Jakarta (ANTARA) - Presiden Joko Widodo (Jokowi) mengatakan pemanfaatan teknologi jaringan listrik pintar atau smart grid harus terus dioptimalkan.
Sementara, lanjutnya, pembangkit listrik berbasis EBT itu memiliki tantangan, karena memiliki sifat intermitten atau bergantung pada kondisi cuaca.
"Misalnya, pada pembangkit surya atau juga pembangkit bertenaga angin, dalam prosesnya ada tantangan cuaca memang, tapi bisa kita atasi dengan membangun smart grid," ujar Presiden Jokowi saat meresmikan Pembangkit Listrik Tenaga Surya (PLTS) Terapung Cirata berkapasitas 192 MWp, yang merupakan PLTS terbesar se-Asia Tenggara di Kabupaten Purwakarta, Jawa Barat, Kamis (9/11/2023).
Dengan menggunakan smart grid, sambungnya, apabila cuaca sedang berubah-ubah, maka listrik tetap stabil dan tidak akan terjadi kendala yang mengganggu penyediaan tenaga listrik.
Selain itu, smart grid juga akan bisa menjawab tantangan lokasi sumber potensi EBT yang jauh dari masyarakat ataupun ke pusat ekonomi, sehingga akan memudahkan masyarakat untuk mendapatkan akses listrik dari energi hijau dengan harga yang terjangkau.
"Solusinya kita bisa bangun transmission line dan nantinya setiap potensi EBT di Sumatera, Kalimantan, dan Sulawesi bisa kita salurkan ke pusat-pusat ekonomi," tambah Presiden.
Smart grid juga akan menguatkan komitmen pemerintah dalam mengejar target bauran energi sebesar 23 persen pada 2025.
"Kita harapkan akan semakin banyak EBT di negara kita, baik surya, hidro, geotermal dan angin, saya kira kalau terus konsisten kita laksanakan, akan sangat baik," sebut Jokowi.
Dalam beberapa kesempatan, Menteri Energi dan Sumber Daya Mineral (ESDM) Arifin Tasrif meyakini dengan pembangunan smart grid akan memberikan pemerataan akses listrik bagi masyarakat yang tinggal di wilayah 3T (terdepan, tertinggal, dan terluar).
"Teknologi smart grid tidak terbatas hanya pada teknologi informasi dan komunikasi (TIK) saja, tetapi juga dapat dimanfaatkan untuk otomasi sistem kelistrikan yang efisien di daerah 3T dengan memanfaatkan energi terbarukan setempat melalui konsep smart micro grid," jelasnya.

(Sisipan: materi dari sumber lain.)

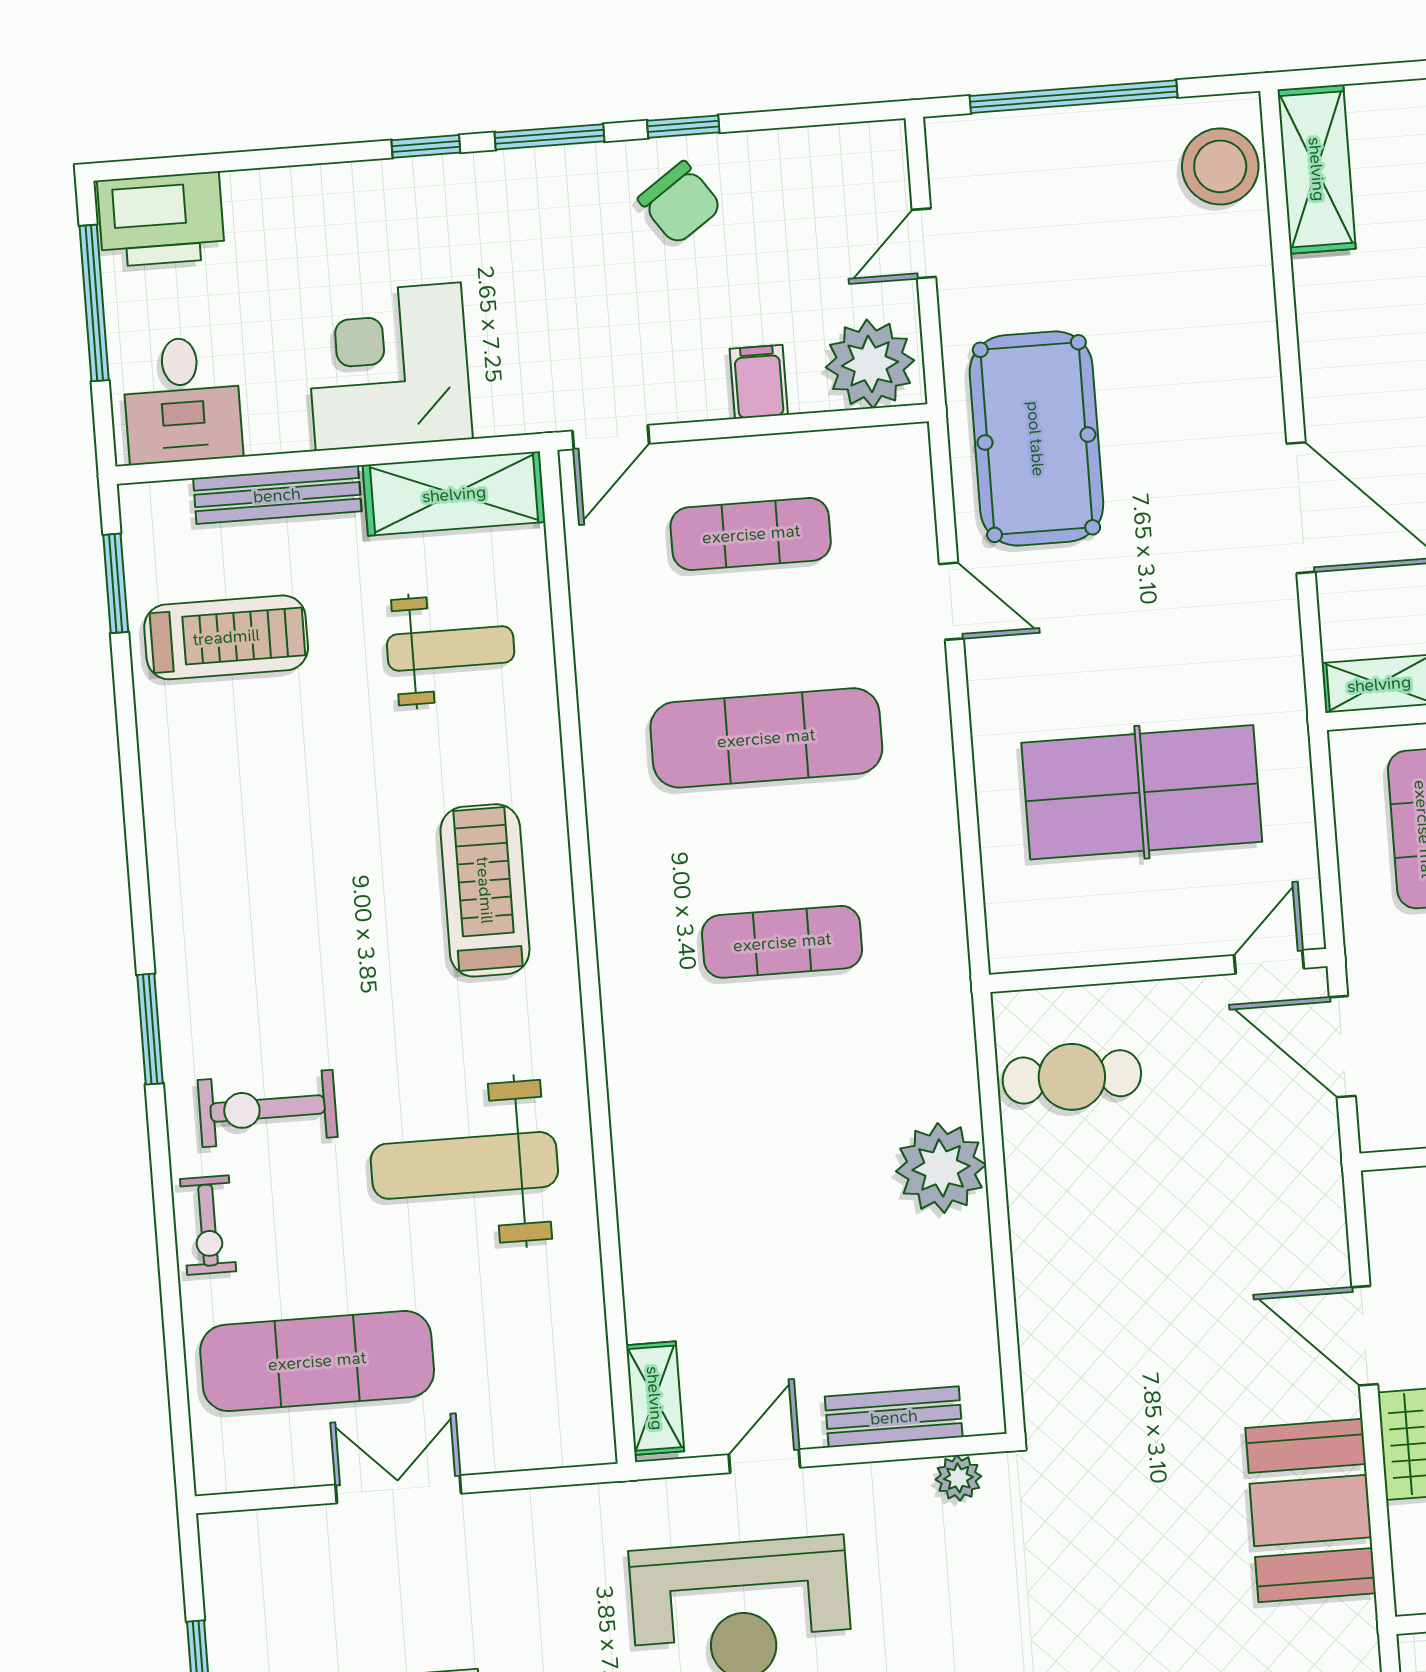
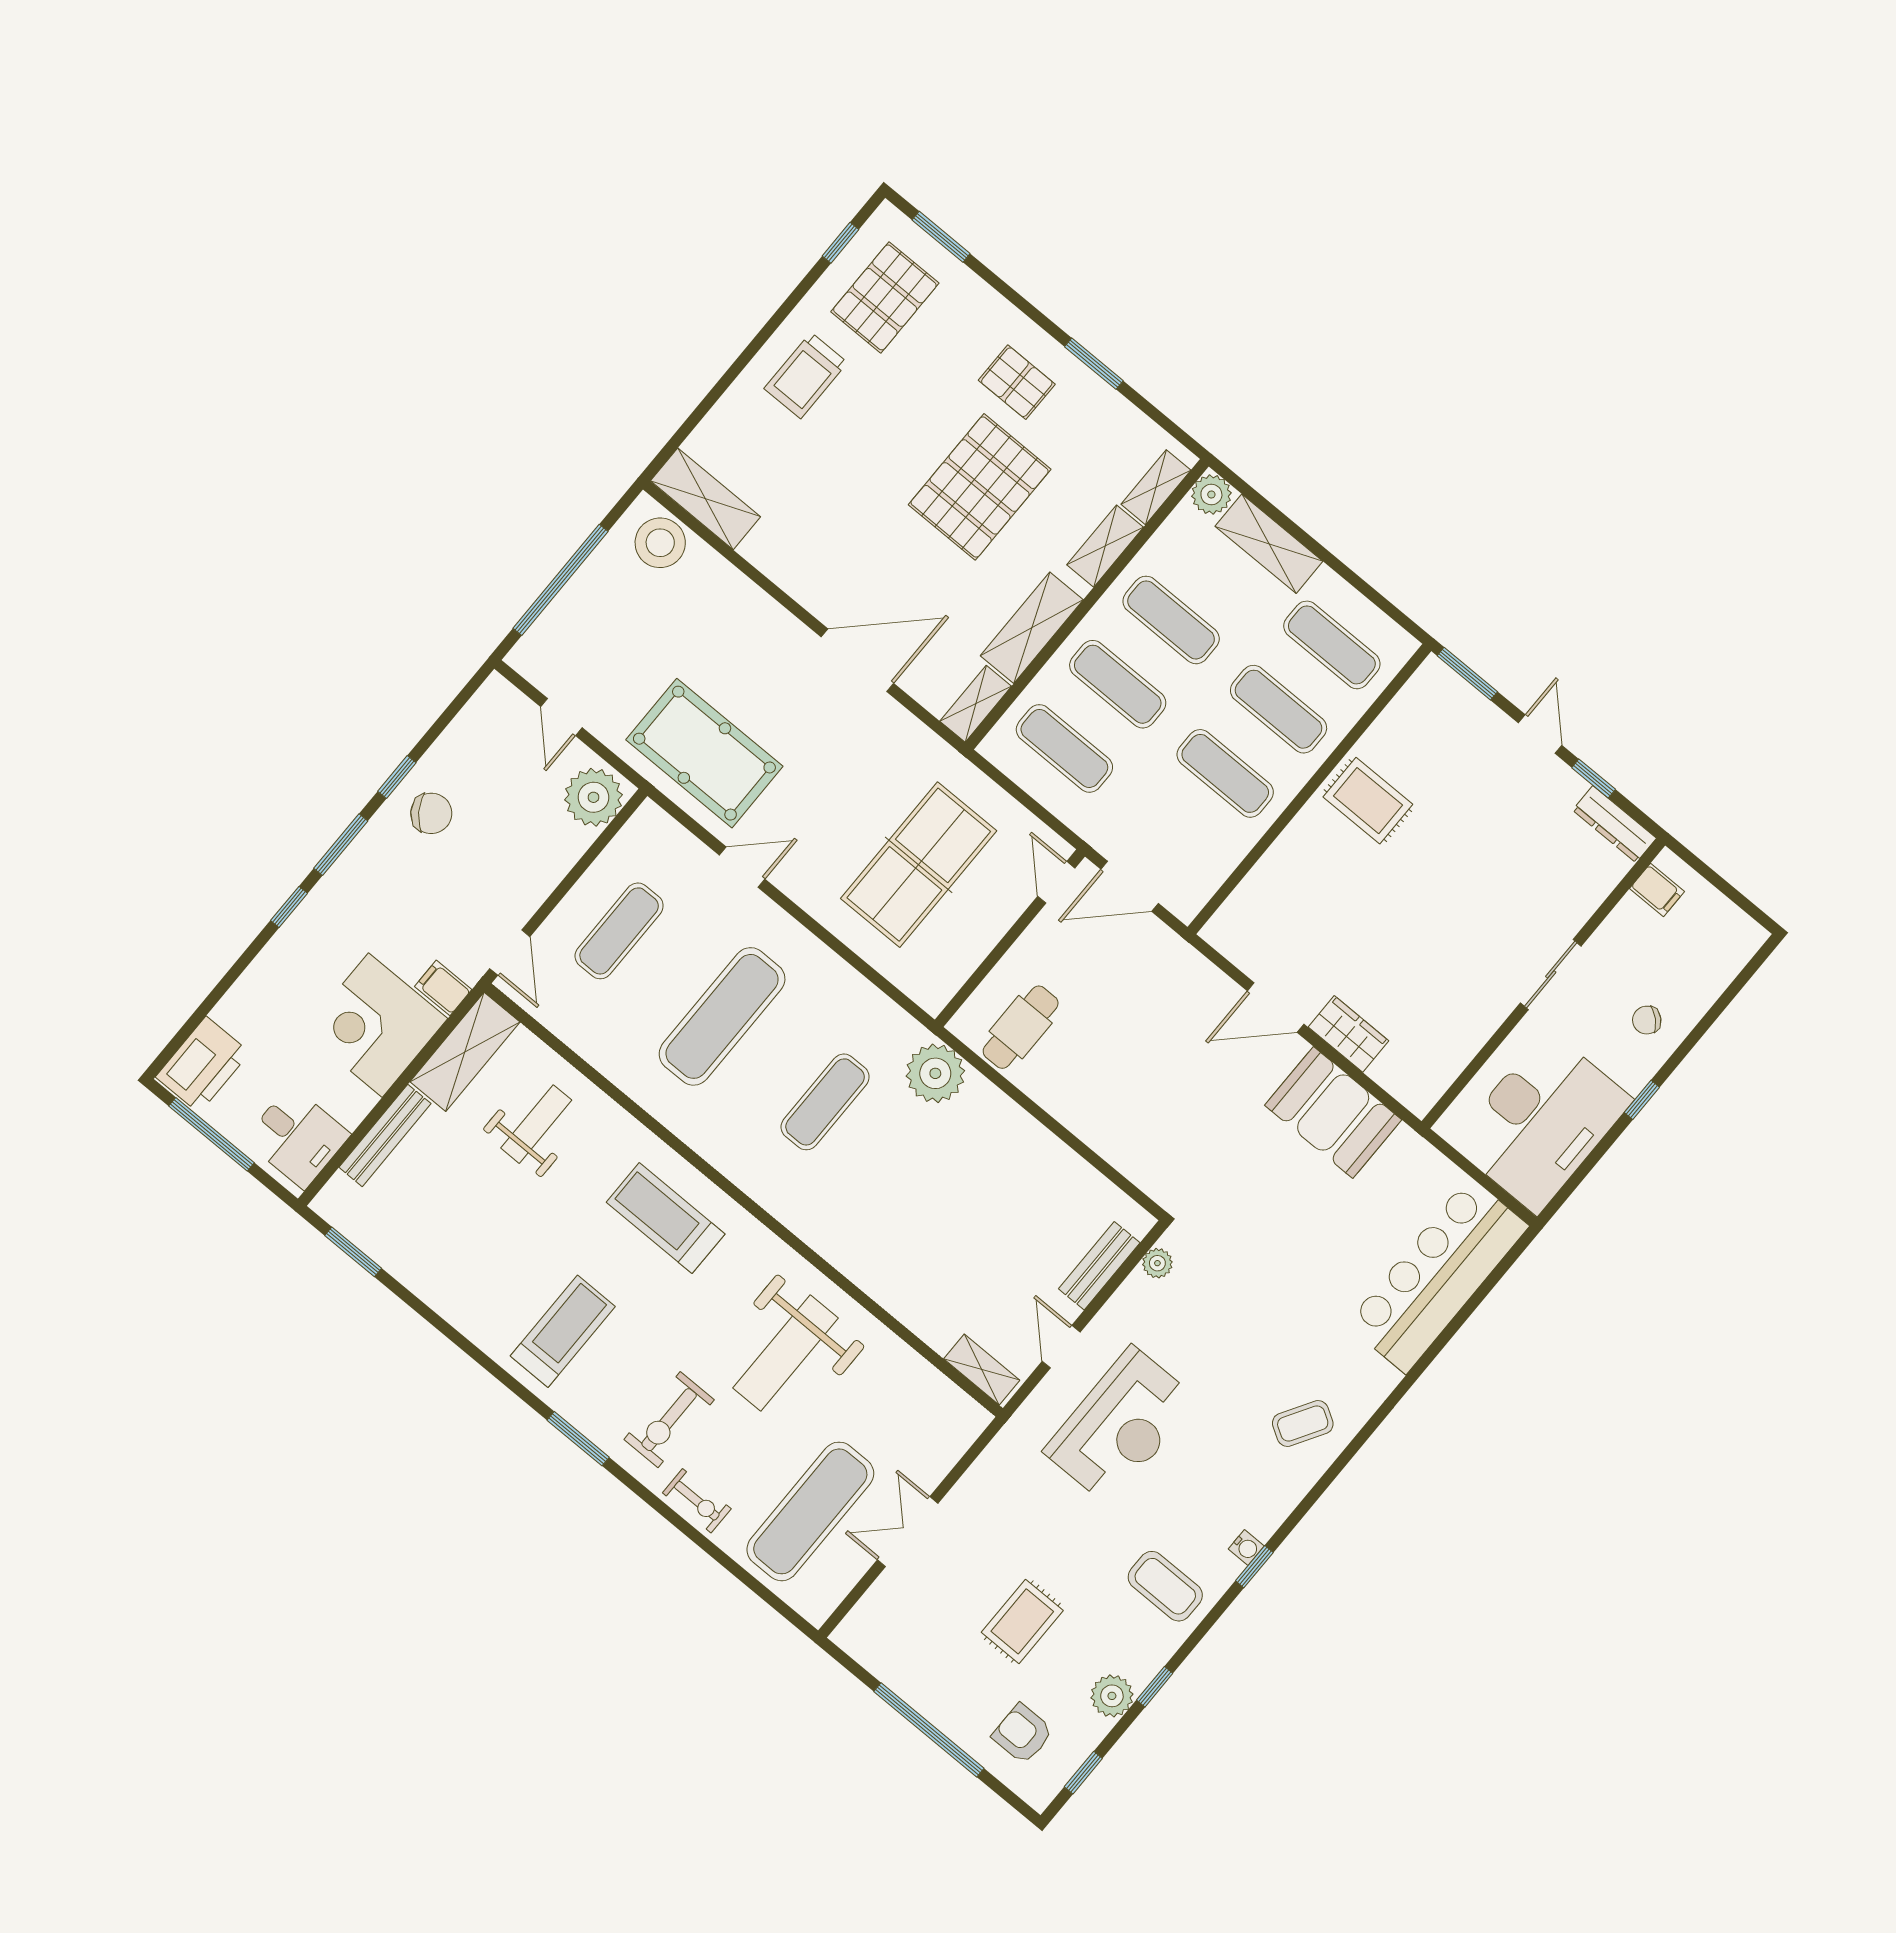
filing cabinet: (759, 382) -> (443, 988), moved
treadmill: (226, 637) -> (563, 1331), moved
plant: (941, 1168) -> (935, 1073), moved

Menurut Arifin, topografi Indonesia bukan menjadi hambatan bagi pemerintah dalam menyediakan akses listrik ke masyarakat.

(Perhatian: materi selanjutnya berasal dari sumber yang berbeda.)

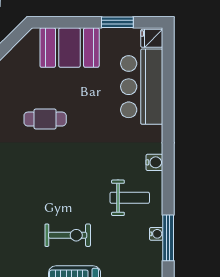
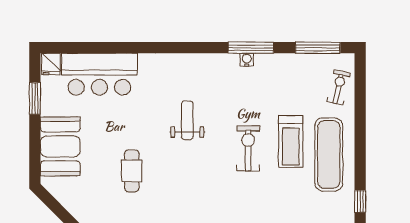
water cooler: (154, 162) -> (175, 61), removed
weight bench: (130, 198) -> (187, 120), moved

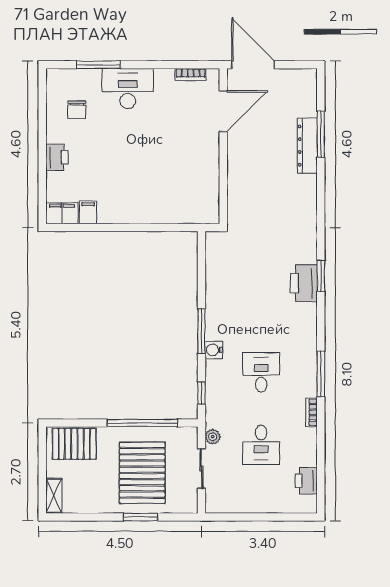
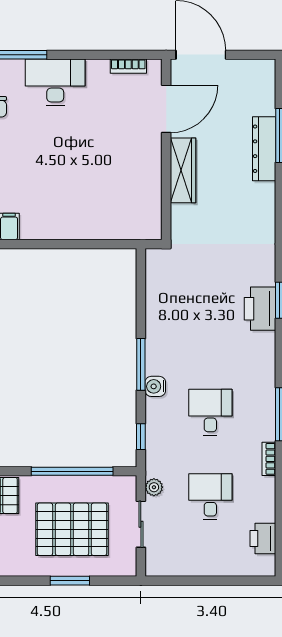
wardrobe: (238, 164) -> (183, 170), added
desk: (261, 445) -> (210, 497), turned 180
pallet: (142, 473) -> (72, 529), turned 90

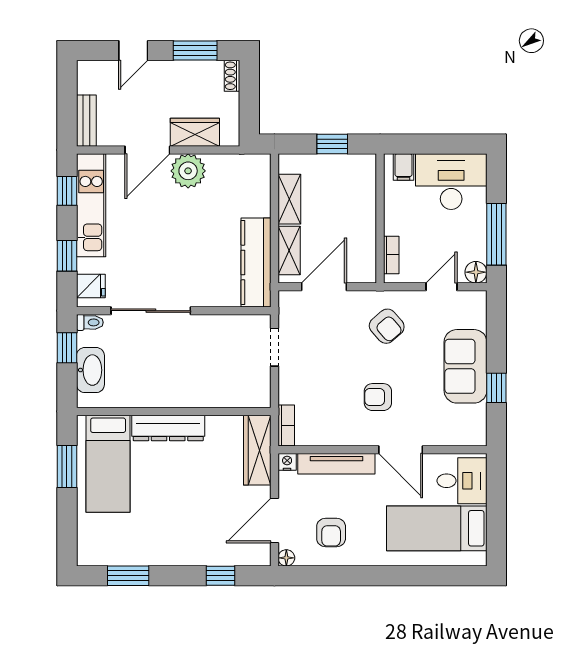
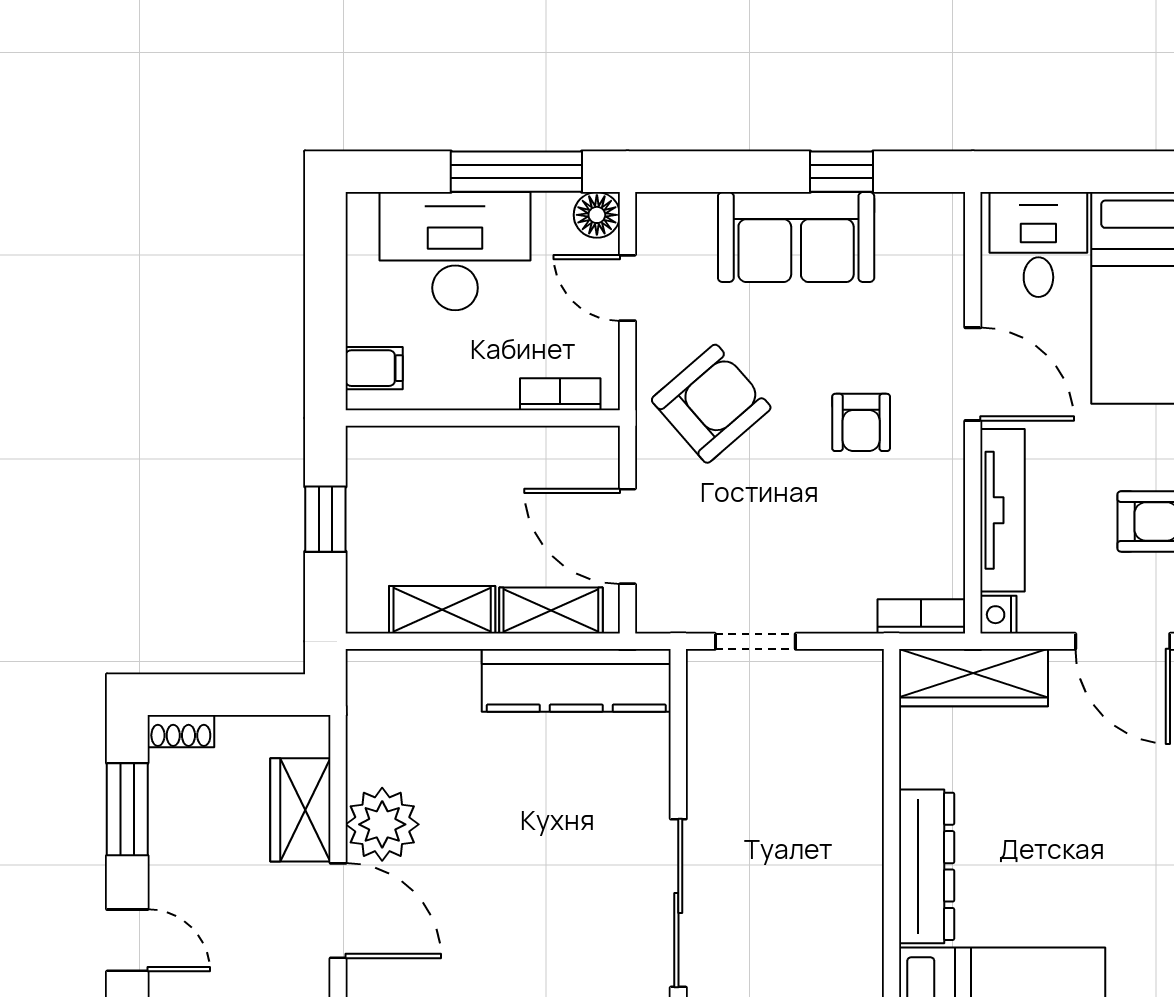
desk: (451, 182) -> (455, 251), moved, turned 90
armchair: (387, 326) -> (711, 404), width x1.38, depth x1.38
door: (401, 450) -> (973, 374), hinge flipped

"Beberapa strategi dalam penyediaan listrik bisa dilakukan secara on grid maupun off grid," ungkapnya.
Sementara itu, Direktur Utama PT PLN (Persero) Darmawan Prasodjo mengatakan PLN akan mengusung pemanfaatan smart grid dan pembangunan jaringan transmisi antarpulau dengan strategi Accelerated Renewable Energy Development (ARED), yang bisa meningkatkan penggunaan EBT sebesar 75 persen atau setara 61 gigawatt (GW) hingga 2040.
Strategi tersebut dilakukan melalui pembangunan green enabling transmission line, yang akan menghubungkan potensi EBT di daerah terpencil dengan pusat beban listrik.
Infrastruktur itu juga dilengkapi dengan smart grid mulai dari pembangkitan, transmisi, hingga distribusi. Langkah itu menjadi solusi dari tantangan intermitensi pada pembangkit listrik, sehingga pasokan listrik dapat tetap andal dan berkelanjutan.
"Kita dapat meningkatkan penggunaan pembangkit tenaga surya dan angin dari hanya 5 GW menjadi 28 GW hingga 2040. Kami akan melakukan best effort mengeksekusi arahan Bapak Presiden. Kami siap menjalankan transisi energi demi memastikan kehidupan masa datang lebih baik," sebut Darmawan.